Awareness of renewable energy technologies and 3D printing technologies, knowledge of regulations, adaptability and innovation
Power Plant Technician
Technicians in power plants use 3D printing to create custom parts for maintaining and repairing equipment, ensuring the efficient operation of energy generation facilities.
Adaptability, good under pressure, understanding of energy systems, awareness of safety protocols
Energy Materials Scientist
Materials scientists research advanced materials suitable for additive manufacturing in the energy sector, focusing on durability and efficiency.
3D printing and materials knowledge, education or background in energy sector
Conclusion — How to Enter the World of Additive Manufacturing
In conclusion, embarking on a journey into 3D printing is an exciting and rewarding endeavour.
As we’ve explored in this guide, the key to success lies in structured learning, hands-on practice, and a curious, innovative mindset.
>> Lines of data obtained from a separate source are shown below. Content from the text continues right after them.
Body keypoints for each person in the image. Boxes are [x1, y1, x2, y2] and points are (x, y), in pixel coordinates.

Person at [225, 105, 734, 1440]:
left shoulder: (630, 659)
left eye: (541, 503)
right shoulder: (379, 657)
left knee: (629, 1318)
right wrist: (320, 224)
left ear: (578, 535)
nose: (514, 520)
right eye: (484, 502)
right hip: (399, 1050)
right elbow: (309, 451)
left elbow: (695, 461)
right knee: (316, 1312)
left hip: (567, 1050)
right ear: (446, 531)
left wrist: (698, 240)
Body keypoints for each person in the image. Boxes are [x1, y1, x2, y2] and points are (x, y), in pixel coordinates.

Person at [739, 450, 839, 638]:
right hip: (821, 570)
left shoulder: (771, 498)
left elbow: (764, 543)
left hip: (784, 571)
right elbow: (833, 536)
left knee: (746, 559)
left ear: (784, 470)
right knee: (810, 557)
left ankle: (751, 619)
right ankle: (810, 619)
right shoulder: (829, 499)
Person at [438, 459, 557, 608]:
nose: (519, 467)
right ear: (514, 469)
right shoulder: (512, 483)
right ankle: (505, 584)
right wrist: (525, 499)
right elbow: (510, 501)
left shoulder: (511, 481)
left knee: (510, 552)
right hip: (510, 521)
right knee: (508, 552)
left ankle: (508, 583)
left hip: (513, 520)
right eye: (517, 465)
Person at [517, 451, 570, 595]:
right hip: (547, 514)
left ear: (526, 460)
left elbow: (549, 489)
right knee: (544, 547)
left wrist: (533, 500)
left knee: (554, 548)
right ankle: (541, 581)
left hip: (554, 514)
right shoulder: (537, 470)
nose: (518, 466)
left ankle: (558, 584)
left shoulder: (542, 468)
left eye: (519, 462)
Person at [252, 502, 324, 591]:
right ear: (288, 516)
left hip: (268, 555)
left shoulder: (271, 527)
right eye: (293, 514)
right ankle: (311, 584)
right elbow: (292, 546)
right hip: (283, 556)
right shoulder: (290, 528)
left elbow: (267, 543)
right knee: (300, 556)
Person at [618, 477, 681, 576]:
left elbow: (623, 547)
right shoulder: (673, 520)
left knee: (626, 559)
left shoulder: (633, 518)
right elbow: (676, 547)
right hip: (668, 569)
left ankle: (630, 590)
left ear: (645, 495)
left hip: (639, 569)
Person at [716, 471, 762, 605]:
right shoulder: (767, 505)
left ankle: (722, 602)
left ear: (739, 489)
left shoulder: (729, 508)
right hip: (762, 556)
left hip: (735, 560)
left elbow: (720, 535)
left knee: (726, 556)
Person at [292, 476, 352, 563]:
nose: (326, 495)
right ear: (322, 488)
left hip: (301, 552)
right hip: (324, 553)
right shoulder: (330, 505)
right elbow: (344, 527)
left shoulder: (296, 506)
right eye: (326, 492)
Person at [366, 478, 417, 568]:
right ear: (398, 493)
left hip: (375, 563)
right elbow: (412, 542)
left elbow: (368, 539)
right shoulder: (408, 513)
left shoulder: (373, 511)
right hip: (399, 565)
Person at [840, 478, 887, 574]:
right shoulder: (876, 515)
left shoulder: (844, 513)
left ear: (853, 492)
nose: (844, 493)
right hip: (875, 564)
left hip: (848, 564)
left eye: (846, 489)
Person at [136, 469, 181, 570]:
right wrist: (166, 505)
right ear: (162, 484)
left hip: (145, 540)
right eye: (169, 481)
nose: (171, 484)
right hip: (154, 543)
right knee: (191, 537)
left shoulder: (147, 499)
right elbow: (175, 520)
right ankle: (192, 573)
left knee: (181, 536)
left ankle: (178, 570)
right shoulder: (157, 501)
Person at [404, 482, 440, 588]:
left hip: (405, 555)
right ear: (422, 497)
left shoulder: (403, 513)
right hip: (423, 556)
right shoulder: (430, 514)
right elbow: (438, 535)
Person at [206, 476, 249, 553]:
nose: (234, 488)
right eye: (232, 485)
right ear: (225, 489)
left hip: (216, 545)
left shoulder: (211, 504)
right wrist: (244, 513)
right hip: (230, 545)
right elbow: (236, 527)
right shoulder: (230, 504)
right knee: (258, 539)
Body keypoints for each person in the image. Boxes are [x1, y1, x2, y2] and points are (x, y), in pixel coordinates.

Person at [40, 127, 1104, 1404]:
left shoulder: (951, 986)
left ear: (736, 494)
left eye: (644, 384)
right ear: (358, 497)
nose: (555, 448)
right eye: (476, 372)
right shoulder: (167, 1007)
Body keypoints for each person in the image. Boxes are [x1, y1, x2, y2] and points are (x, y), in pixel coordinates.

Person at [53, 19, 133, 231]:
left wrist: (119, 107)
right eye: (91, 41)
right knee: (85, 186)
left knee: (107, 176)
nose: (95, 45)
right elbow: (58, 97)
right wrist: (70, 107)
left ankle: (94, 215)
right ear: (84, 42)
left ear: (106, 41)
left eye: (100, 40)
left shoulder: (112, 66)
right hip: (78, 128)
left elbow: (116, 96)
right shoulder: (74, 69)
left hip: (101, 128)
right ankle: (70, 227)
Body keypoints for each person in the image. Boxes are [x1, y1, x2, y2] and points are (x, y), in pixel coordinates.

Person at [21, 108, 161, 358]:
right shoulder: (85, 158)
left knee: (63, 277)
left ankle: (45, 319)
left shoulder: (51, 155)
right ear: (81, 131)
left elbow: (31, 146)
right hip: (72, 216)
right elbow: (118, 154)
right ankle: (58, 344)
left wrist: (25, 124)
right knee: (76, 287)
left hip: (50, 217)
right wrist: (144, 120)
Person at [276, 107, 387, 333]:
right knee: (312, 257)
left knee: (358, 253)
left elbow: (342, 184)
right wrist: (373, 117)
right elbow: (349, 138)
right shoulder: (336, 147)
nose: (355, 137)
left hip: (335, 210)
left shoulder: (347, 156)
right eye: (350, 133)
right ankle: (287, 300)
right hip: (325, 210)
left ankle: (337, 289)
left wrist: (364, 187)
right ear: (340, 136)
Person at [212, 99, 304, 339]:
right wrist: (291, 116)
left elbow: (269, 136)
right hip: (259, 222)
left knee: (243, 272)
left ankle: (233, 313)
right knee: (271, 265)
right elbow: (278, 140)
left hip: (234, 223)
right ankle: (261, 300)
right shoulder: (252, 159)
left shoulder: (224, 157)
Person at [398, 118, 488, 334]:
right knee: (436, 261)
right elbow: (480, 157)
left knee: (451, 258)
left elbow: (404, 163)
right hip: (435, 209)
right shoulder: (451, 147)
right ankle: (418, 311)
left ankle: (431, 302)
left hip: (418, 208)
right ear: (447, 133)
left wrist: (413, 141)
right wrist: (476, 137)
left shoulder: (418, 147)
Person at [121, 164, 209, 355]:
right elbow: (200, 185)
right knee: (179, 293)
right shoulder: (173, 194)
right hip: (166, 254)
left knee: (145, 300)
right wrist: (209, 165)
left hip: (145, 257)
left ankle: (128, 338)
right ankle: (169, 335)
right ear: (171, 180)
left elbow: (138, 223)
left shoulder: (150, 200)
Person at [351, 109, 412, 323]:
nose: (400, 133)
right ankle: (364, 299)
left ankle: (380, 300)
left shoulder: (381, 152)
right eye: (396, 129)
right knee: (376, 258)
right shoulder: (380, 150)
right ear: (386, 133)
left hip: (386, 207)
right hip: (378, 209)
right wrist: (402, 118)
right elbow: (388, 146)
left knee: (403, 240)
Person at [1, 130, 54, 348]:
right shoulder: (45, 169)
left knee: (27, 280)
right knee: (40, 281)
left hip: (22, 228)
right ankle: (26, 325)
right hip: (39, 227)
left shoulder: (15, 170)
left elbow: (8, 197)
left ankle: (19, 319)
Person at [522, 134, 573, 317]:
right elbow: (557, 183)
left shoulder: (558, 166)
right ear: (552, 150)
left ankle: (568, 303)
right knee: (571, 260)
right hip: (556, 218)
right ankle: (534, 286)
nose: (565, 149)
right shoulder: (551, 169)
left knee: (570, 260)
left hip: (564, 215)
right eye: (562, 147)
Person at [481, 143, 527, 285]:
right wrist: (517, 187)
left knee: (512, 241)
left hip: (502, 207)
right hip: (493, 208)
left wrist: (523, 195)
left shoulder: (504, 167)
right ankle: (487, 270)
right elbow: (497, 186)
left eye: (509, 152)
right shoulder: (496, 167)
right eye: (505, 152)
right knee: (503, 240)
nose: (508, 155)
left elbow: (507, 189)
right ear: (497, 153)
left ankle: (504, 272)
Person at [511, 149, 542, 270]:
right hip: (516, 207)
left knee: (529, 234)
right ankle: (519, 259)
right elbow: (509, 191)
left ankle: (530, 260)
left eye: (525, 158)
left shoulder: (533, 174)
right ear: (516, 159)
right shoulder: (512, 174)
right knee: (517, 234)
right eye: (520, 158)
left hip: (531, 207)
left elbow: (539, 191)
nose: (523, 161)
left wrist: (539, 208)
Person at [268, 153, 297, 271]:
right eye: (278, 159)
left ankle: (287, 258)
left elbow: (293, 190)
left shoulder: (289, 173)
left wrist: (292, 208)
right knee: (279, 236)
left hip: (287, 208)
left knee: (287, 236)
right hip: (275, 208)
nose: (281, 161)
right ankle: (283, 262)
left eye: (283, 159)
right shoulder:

Whether you’re a student looking to pursue a career in this cutting-edge field or an enthusiast eager to unleash your creativity, the steps outlined here provide a solid foundation to get started.
Additive manufacturing is a rapidly evolving technology with applications spanning multiple industries, from healthcare and aerospace to energy and motorsports.
By staying informed about the latest developments, reading books, networking with experts, and continuously honing your skills, you can position yourself at the forefront of this transformative technology.